2008年8月8日,北京奥运会开幕那晚,深圳下着细密的雨。粤海街道湿漉漉的柏油路映着腾讯大厦玻璃幕墙冷蓝的光,像一块巨大而沉默的冰。我攥着被汗浸软的简历,皮鞋尖抵着水洼边缘,倒影里晃动着你单薄的身影——你蹲在大厦东侧花坛边,校服袖口沾着泥点,肩膀无声地颤,手里攥着一张揉皱的车票,终点站写着‘兰州’。

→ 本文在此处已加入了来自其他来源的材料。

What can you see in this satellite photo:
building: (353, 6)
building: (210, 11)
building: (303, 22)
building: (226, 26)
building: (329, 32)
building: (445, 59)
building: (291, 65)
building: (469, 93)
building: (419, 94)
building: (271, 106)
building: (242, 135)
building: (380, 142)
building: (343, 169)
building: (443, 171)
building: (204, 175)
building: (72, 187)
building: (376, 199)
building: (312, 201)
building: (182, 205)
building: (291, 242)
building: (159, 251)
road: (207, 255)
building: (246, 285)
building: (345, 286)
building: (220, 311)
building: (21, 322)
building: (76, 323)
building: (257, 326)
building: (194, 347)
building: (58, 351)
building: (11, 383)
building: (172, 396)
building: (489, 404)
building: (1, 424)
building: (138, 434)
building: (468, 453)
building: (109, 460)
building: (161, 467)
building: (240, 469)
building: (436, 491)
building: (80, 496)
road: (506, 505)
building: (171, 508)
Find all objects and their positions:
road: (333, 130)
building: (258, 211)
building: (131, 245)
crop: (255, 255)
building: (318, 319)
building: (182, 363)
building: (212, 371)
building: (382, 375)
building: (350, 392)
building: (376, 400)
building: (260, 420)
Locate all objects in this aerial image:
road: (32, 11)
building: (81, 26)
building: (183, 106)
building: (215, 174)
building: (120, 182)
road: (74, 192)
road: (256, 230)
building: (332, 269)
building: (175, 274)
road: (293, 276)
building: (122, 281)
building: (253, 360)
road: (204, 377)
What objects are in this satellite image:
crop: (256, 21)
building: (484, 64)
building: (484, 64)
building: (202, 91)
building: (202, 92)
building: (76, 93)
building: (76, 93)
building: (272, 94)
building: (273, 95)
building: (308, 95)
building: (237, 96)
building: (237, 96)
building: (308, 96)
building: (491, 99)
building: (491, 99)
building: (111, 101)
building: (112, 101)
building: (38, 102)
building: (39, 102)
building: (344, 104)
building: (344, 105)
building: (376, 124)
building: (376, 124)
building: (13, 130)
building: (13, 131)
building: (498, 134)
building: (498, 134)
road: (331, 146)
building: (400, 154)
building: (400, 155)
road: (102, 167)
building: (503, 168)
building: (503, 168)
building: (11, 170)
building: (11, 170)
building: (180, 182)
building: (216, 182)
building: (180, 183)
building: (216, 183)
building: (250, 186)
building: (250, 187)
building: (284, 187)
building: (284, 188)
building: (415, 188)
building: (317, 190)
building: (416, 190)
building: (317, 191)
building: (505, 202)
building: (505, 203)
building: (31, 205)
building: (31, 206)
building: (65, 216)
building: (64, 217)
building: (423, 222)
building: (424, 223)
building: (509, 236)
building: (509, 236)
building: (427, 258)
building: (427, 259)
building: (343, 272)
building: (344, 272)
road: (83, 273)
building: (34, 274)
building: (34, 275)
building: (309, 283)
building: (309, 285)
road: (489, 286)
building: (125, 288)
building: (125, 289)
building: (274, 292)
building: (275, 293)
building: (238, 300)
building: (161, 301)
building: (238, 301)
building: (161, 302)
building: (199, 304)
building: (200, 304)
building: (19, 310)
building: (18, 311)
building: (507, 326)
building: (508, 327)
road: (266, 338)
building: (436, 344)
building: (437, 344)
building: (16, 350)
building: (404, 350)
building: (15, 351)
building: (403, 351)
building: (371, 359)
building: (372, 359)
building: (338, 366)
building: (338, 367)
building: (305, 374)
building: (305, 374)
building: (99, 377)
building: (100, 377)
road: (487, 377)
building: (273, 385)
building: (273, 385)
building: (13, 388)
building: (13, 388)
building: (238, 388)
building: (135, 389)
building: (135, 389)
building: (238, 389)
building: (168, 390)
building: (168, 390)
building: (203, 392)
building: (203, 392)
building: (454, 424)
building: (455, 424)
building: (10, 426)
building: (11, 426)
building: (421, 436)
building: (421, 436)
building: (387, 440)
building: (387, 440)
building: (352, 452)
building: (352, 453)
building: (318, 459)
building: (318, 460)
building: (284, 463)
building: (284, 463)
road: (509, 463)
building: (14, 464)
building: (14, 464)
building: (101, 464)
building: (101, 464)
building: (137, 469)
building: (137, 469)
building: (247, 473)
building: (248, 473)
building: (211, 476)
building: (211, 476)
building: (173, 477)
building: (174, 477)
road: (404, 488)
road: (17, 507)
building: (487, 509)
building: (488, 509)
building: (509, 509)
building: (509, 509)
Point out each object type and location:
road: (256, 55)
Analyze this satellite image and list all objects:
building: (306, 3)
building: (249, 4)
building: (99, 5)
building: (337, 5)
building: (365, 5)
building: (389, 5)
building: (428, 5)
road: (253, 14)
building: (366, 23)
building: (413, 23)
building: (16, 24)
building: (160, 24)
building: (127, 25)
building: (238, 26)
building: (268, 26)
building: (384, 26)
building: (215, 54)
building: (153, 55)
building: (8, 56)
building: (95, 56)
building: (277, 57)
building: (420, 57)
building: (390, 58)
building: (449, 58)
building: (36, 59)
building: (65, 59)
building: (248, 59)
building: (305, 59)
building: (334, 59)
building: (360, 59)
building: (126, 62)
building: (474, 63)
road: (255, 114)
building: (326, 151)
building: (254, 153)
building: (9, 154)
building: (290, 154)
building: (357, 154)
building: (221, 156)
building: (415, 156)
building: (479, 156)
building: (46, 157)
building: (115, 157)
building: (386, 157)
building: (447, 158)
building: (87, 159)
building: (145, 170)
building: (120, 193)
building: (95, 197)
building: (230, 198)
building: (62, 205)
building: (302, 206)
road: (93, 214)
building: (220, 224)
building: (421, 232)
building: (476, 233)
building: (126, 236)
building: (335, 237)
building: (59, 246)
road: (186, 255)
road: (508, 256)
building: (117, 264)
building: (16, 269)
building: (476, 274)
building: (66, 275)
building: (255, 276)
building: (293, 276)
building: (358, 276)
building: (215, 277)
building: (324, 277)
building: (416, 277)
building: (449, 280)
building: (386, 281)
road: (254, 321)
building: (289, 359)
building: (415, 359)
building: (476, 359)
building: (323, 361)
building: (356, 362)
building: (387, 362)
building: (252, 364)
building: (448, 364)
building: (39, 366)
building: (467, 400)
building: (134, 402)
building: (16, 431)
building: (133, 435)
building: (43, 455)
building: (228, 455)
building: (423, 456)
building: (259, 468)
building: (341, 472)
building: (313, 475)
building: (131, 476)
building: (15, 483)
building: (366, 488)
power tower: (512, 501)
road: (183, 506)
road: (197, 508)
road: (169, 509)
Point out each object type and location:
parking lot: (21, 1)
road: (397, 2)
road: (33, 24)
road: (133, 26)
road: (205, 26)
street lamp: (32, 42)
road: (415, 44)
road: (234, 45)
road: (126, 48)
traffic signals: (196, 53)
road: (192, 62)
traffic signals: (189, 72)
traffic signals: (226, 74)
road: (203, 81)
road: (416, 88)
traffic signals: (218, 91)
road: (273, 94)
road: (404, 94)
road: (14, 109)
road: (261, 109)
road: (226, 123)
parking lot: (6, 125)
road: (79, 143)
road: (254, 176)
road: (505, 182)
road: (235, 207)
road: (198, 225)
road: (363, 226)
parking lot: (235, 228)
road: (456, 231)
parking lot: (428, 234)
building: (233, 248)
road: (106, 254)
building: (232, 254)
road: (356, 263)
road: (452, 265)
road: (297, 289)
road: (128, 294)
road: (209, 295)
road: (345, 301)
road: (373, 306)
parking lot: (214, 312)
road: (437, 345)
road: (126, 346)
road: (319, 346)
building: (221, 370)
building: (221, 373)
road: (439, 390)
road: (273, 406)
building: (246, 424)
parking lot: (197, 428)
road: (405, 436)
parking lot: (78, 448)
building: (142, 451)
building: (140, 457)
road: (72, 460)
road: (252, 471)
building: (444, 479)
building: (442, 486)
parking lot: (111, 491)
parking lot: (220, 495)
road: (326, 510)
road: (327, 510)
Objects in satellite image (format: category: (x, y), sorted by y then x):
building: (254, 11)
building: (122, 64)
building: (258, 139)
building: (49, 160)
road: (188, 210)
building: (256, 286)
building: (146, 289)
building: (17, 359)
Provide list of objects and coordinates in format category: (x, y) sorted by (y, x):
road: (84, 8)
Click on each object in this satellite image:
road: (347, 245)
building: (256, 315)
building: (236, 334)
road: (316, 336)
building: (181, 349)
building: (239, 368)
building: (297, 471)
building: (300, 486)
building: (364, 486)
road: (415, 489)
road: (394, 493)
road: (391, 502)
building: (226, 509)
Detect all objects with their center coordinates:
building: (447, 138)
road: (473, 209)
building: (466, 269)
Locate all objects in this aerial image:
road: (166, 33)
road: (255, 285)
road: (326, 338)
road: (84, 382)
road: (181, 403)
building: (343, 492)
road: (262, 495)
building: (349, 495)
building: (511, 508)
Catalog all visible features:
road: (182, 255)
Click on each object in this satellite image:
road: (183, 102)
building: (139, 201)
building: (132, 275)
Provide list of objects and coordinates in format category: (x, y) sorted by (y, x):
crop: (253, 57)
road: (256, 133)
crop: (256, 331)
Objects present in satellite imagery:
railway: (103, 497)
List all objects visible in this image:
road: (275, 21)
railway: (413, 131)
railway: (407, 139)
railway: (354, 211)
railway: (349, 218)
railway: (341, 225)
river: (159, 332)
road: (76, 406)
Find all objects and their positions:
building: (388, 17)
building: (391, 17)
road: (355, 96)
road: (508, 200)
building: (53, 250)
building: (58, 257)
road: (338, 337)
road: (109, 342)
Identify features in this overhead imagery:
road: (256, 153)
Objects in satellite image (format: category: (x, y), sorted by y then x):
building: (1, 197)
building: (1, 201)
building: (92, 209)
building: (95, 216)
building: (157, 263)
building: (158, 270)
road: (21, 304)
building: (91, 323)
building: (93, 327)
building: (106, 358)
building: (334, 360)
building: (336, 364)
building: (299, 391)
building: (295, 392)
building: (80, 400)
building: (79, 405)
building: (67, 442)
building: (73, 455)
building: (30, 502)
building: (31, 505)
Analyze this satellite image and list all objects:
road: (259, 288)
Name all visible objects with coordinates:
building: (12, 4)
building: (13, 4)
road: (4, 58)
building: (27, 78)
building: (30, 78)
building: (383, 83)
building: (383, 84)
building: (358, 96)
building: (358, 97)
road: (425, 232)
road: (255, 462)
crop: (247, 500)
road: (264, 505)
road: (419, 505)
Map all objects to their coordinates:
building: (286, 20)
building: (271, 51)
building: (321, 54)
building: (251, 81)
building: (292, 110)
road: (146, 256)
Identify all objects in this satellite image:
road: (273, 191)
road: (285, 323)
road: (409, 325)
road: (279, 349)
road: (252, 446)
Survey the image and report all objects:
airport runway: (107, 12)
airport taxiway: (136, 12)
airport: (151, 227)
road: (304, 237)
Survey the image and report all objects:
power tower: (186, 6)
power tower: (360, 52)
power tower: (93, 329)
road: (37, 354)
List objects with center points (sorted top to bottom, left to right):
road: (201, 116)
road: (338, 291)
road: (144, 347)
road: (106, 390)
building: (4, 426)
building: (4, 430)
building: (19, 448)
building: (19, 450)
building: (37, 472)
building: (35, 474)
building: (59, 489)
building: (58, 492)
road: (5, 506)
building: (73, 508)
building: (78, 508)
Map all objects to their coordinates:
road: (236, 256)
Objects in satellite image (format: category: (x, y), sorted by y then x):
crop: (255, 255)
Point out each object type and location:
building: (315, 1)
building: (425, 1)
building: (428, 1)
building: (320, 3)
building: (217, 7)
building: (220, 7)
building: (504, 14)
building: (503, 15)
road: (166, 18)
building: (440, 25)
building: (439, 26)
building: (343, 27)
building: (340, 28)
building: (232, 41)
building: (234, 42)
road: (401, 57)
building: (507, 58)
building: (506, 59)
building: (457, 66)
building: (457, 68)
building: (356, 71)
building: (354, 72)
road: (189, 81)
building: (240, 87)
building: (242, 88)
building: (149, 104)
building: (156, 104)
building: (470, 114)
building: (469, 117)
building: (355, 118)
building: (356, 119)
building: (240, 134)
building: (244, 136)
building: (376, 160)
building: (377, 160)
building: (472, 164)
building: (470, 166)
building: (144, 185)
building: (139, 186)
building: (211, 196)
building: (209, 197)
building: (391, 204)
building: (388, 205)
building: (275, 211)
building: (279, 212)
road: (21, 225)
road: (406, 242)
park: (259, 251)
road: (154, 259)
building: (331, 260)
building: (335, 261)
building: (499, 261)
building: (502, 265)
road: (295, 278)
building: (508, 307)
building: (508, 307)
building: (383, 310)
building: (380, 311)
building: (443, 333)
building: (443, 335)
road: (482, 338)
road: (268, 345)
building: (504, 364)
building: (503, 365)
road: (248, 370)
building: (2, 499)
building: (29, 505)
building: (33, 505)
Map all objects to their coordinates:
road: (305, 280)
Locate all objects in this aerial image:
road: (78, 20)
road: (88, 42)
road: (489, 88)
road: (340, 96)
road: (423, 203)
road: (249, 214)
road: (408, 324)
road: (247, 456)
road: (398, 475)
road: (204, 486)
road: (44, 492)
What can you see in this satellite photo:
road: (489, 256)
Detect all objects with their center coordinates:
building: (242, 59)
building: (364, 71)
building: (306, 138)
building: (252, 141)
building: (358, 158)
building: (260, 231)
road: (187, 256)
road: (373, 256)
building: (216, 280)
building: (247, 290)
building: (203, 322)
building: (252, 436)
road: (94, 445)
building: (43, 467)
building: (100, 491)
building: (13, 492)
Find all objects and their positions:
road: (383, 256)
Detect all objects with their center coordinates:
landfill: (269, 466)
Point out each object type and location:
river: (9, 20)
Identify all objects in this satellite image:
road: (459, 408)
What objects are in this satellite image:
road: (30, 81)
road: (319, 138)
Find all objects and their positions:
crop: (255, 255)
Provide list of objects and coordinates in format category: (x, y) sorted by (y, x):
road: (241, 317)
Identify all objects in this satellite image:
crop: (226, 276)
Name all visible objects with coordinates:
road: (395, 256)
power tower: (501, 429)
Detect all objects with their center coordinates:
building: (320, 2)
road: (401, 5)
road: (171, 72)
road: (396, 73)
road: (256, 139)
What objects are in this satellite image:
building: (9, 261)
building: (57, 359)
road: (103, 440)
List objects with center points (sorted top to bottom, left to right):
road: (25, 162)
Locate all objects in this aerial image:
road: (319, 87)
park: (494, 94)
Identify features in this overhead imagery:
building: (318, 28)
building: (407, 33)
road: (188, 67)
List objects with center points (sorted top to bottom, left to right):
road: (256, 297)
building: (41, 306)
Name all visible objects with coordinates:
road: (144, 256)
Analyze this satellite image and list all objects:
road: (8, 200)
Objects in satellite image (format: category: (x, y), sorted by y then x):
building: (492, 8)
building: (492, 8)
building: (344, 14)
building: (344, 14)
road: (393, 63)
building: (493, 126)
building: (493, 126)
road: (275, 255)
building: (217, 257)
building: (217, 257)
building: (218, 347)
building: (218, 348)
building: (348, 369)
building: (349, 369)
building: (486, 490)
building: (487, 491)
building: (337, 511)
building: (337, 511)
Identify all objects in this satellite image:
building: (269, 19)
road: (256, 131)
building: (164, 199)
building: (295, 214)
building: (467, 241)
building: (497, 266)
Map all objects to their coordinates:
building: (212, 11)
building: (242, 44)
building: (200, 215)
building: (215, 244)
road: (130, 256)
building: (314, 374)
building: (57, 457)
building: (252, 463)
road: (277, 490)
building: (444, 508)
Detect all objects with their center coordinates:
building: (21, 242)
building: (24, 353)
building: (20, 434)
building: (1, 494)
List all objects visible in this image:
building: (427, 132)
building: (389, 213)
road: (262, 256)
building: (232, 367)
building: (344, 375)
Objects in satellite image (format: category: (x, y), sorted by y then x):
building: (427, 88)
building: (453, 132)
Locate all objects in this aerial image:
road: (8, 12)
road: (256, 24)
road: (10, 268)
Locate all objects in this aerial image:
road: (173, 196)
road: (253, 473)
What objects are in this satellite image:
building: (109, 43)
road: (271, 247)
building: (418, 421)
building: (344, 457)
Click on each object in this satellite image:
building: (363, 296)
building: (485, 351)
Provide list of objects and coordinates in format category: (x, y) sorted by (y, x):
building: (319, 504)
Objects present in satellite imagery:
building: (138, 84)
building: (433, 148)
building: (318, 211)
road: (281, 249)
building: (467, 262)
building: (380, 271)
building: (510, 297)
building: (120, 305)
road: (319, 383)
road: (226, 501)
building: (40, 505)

那时我不懂,那不是一场寻常的离别。你父亲病危的电话三小时前打来,你退掉返程机票,只为在赴西北前,再看一眼我实习过的这栋楼——你说过,这里是你想成为我的样子的地方。可我只看见表针跳向九点整,面试官说‘迟到五分钟即取消资格’。我甚至没蹲下来,只是伸手推开了你挡在电梯口的背影。指尖擦过你发梢的雨水,像推开一缕易散的雾。
后来我进了腾讯,工牌在胸前闪了七年。直到2015年整理旧物,在《南方周末》奥运特刊夹层里发现一张泛黄便签:‘今天在粤海街等你。雨太大,我数了十七个红灯,还是没等到你下来。车票作废了,但我想把‘未来’两个字,寄给你。——林晚’。背面是铅笔写的地址,早已拆迁;邮戳日期,正是2008年8月9日零点零三分。
此刻我站在同样位置,大厦换了新装,霓虹更亮,人潮更密。可再没有一个穿蓝校服的女孩,在雨里把未出口的话,站成一座无人认领的碑。